Excerpt provided -
⟨
Besides alcohol, Pavel also turns to reading history for solace. “As the years passed . . . [he] found more and more sense in reading the ancient historians.” He states, “It's the only thing that allows me to tolerate today's newspapers.” (146)

Stalin’s death in March 1953, which apparently saved Soviet Jews from a worsening fate, produced great anxiety in some people like Vasilisa—she asks, “What’s going to happen now?” (118) Tanya and Toma are among the thousands who get caught up in the crushing street chaos on the day of the planned funeral procession. Later significant political events are ignored or mentioned only briefly. For example, “Khrushchev's fall [1964], which had occurred while Goldberg was doing his last term in prison, interested him only insofar as it signified the final defeat of Lysenko and his henchmen,” who had set back Soviet genetics. (370)

As the novel continues, an increasing focus is on Tanya, including her schooling. Into her early twenties, Tanya pleases her parents and follows her father’s fondness for science by studying and then working in biology. But then she experiences a crisis that ends her “romance with science.” (157) “Now instead of this heroic picture she saw a trap, and science seemed as much an idol as that wretched imposed socialism. . . .Now she had discovered a new dimension: ‘the obedient’ and ‘the disobedient.’ (256) And she now thinks of herself as a “very, very free person.” (264) Later on Ulitskaya comments on “her protestant thirst for the truth, which in practice played out as protest against any kind of falsehood, be it official or everyday.” (342)
⟩
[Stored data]
⟨
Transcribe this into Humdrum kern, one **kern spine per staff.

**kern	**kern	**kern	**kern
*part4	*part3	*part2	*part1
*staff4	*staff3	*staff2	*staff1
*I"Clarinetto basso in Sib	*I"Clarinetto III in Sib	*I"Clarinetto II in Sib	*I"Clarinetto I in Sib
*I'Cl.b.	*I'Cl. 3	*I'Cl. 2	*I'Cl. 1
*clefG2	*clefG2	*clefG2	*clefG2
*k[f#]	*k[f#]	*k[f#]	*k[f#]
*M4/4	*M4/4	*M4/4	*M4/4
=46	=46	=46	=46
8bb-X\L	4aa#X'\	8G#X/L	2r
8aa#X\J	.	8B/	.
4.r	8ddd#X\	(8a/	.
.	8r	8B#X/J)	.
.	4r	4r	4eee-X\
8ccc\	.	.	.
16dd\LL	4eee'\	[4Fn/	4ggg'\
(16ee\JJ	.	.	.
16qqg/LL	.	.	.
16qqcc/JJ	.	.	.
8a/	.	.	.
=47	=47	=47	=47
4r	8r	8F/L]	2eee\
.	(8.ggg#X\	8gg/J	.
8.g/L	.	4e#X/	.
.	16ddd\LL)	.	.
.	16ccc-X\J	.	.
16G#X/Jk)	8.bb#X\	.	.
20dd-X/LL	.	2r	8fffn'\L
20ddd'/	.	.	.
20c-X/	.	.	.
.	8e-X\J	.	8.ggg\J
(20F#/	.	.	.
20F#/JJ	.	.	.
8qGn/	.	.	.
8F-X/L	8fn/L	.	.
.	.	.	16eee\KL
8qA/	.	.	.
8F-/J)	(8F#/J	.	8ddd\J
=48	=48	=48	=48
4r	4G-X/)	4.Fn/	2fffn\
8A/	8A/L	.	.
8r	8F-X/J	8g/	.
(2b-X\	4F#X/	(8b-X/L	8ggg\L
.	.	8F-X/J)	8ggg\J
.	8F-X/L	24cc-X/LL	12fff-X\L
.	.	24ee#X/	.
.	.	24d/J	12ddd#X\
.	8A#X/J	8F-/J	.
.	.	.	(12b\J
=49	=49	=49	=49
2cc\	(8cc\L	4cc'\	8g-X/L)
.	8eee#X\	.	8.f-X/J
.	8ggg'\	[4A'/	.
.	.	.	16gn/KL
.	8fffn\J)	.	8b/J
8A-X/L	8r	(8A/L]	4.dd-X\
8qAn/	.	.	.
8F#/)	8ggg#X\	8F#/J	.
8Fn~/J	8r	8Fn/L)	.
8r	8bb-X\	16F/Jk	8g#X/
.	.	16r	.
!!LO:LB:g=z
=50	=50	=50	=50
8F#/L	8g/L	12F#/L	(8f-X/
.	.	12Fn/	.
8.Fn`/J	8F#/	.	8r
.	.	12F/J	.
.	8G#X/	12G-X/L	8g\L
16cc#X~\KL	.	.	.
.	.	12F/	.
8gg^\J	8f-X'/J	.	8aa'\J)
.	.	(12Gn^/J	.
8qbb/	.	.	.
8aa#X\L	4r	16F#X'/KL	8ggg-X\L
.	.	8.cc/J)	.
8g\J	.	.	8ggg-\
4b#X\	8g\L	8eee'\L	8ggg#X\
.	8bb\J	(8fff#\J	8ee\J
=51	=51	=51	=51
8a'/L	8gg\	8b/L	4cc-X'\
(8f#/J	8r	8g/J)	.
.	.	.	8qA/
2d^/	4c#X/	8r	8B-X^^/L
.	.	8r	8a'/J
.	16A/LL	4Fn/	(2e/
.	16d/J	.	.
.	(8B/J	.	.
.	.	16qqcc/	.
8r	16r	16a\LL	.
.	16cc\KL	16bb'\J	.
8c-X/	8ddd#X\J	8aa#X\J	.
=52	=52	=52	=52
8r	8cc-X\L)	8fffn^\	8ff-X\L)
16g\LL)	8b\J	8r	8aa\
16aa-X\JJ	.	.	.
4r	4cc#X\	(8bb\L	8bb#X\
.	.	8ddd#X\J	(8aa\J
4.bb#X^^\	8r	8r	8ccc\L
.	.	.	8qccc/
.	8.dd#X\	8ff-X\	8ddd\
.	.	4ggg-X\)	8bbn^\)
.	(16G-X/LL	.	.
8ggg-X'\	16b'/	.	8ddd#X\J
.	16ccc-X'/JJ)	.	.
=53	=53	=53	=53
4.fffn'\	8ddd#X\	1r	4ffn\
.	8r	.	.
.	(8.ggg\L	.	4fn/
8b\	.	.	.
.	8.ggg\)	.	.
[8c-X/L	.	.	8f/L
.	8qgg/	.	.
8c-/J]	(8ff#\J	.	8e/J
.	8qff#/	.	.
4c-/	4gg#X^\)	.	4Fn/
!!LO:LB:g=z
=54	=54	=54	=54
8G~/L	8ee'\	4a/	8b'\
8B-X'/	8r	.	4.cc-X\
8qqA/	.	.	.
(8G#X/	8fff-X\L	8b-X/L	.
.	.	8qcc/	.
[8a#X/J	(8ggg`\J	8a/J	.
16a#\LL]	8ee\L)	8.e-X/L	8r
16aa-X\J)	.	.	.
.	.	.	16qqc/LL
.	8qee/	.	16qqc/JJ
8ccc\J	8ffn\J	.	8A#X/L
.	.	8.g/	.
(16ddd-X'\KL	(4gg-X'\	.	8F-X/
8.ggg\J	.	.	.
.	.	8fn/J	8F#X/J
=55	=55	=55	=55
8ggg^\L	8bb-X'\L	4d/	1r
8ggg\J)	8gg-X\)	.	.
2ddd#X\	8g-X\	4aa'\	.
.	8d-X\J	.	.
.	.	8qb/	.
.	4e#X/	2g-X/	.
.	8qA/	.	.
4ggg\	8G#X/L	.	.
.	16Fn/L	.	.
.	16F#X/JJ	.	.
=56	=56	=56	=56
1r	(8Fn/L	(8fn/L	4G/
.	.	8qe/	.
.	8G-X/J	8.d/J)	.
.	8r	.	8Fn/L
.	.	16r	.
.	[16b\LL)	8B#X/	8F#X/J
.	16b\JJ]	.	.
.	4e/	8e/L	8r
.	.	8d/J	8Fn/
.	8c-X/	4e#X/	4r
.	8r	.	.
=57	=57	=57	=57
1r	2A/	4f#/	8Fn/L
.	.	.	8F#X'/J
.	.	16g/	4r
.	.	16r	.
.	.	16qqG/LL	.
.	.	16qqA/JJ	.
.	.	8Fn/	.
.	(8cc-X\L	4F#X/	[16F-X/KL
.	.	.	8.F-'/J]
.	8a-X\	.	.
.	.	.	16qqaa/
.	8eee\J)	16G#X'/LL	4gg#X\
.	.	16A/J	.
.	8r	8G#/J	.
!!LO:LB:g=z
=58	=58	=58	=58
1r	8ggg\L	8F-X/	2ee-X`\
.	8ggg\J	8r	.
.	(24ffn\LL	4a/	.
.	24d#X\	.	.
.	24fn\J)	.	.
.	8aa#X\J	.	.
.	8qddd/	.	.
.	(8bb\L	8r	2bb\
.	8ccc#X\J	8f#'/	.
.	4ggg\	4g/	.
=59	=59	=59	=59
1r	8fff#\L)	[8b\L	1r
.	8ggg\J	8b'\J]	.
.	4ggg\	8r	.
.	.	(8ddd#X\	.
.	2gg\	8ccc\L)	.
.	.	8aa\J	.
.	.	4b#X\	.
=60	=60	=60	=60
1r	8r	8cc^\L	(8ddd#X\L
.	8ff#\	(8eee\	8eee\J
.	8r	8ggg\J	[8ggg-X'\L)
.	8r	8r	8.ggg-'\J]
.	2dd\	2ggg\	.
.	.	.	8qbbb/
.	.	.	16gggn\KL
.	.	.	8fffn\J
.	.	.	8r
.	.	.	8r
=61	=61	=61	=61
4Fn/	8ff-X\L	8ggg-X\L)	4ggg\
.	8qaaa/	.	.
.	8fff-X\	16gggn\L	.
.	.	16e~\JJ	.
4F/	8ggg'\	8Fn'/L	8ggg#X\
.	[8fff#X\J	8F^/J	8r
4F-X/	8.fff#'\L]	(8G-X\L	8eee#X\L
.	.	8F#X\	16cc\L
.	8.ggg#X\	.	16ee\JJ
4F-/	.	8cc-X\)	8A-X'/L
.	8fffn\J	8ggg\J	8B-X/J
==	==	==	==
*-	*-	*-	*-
⟩
Study questions -
**A.** Repeat the part of the excerpt about the novel starting at "Besides alcohol, Pavel" and ending at "back Soviet genetics. (370)", word for word.
**B.** According to the excerpt about the novel, what does Pavel turn to for solace besides alcohol?

Answers by item number -
**A.**
Besides alcohol, Pavel also turns to reading history for solace. “As the years passed . . . [he] found more and more sense in reading the ancient historians.” He states, “It's the only thing that allows me to tolerate today's newspapers.” (146)

Stalin’s death in March 1953, which apparently saved Soviet Jews from a worsening fate, produced great anxiety in some people like Vasilisa—she asks, “What’s going to happen now?” (118) Tanya and Toma are among the thousands who get caught up in the crushing street chaos on the day of the planned funeral procession. Later significant political events are ignored or mentioned only briefly. For example, “Khrushchev's fall [1964], which had occurred while Goldberg was doing his last term in prison, interested him only insofar as it signified the final defeat of Lysenko and his henchmen,” who had set back Soviet genetics. (370)

**B.** Reading history.